#### Task prompt:
Pick every line from the data below that contains the string "style" and copy it.

(Before-and-after page screenshots)
---------------
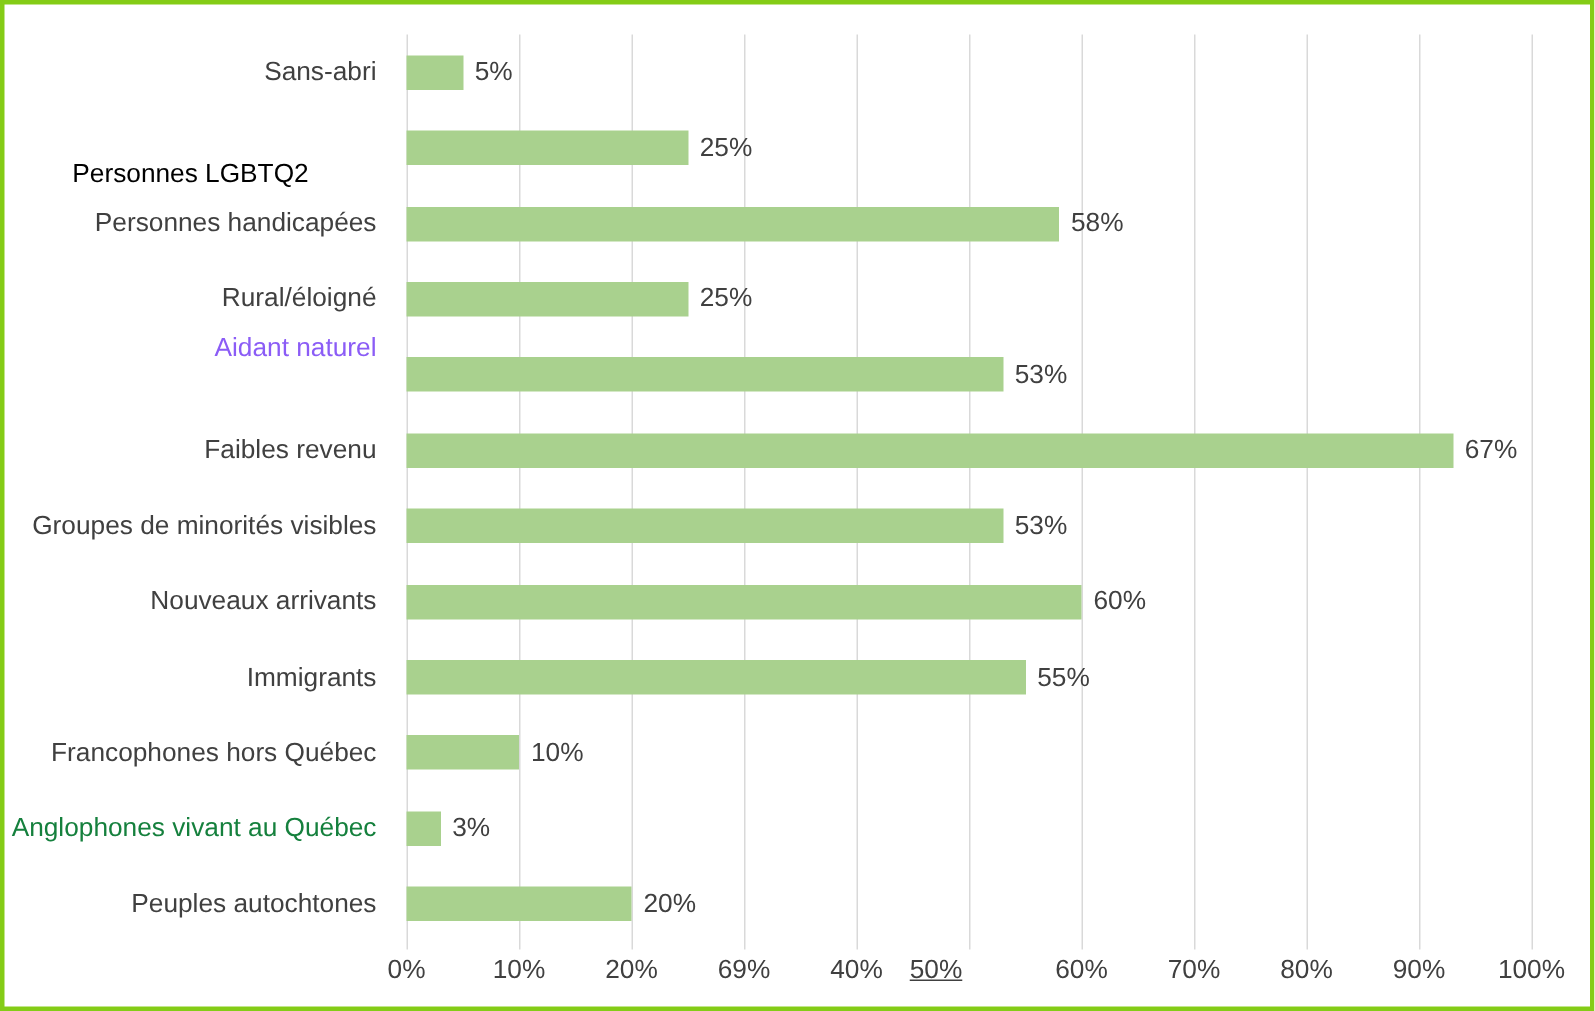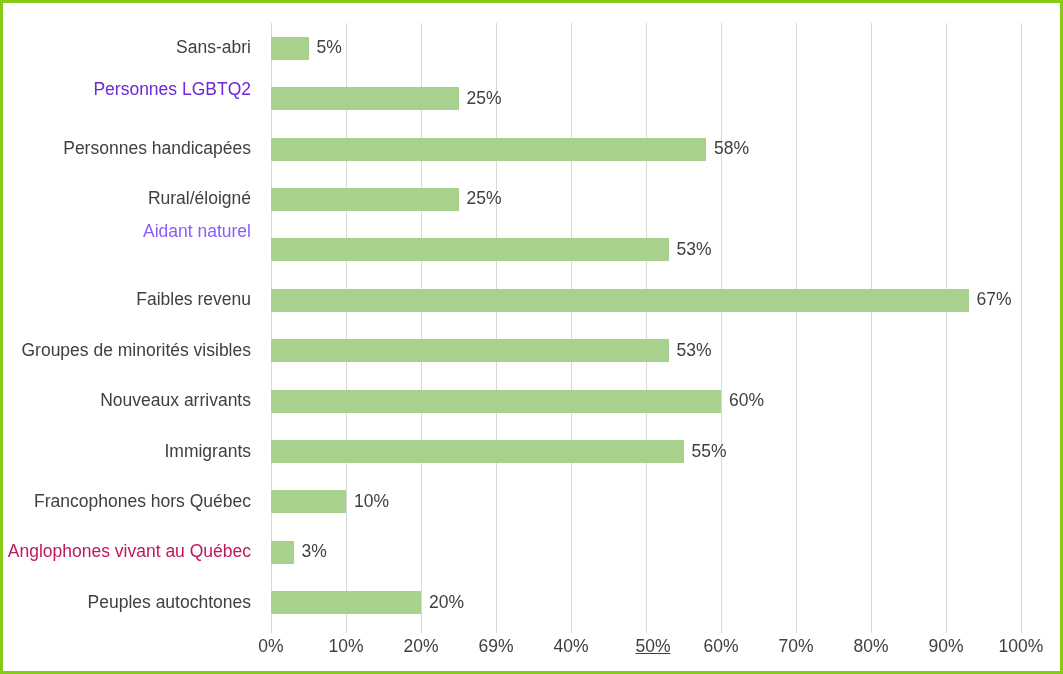--- a/index.html
+++ b/index.html
@@ -118,7 +118,7 @@
 
   <div id="cat-labels">
       <div class="cat-label" style="top: 16.2083px; color: rgb(64, 64, 64);">Sans-abri</div>
-      <div class="cat-label" style="top: 58px; color: #6d28d9;">Personnes LGBTQ2</div>
+      <div class="cat-label" style="top: 84px; color: #000000; text-align: center;">Personnes LGBTQ2</div>
       <div class="cat-label" style="top: 117.042px; color: rgb(64, 64, 64);">Personnes handicapées</div>
       <div class="cat-label" style="top: 167.458px; color: rgb(64, 64, 64);">Rural/éloigné</div>
       <div class="cat-label" style="top: 200px; color: #8b5cf6;">Aidant naturel</div>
---------------
#### Response to this task:
       <div class="cat-label" style="top: 16.2083px; color: rgb(64, 64, 64);">Sans-abri</div>
-      <div class="cat-label" style="top: 58px; color: #6d28d9;">Personnes LGBTQ2</div>
+      <div class="cat-label" style="top: 84px; color: #000000; text-align: center;">Personnes LGBTQ2</div>
       <div class="cat-label" style="top: 117.042px; color: rgb(64, 64, 64);">Personnes handicapées</div>
       <div class="cat-label" style="top: 167.458px; color: rgb(64, 64, 64);">Rural/éloigné</div>
       <div class="cat-label" style="top: 200px; color: #8b5cf6;">Aidant naturel</div>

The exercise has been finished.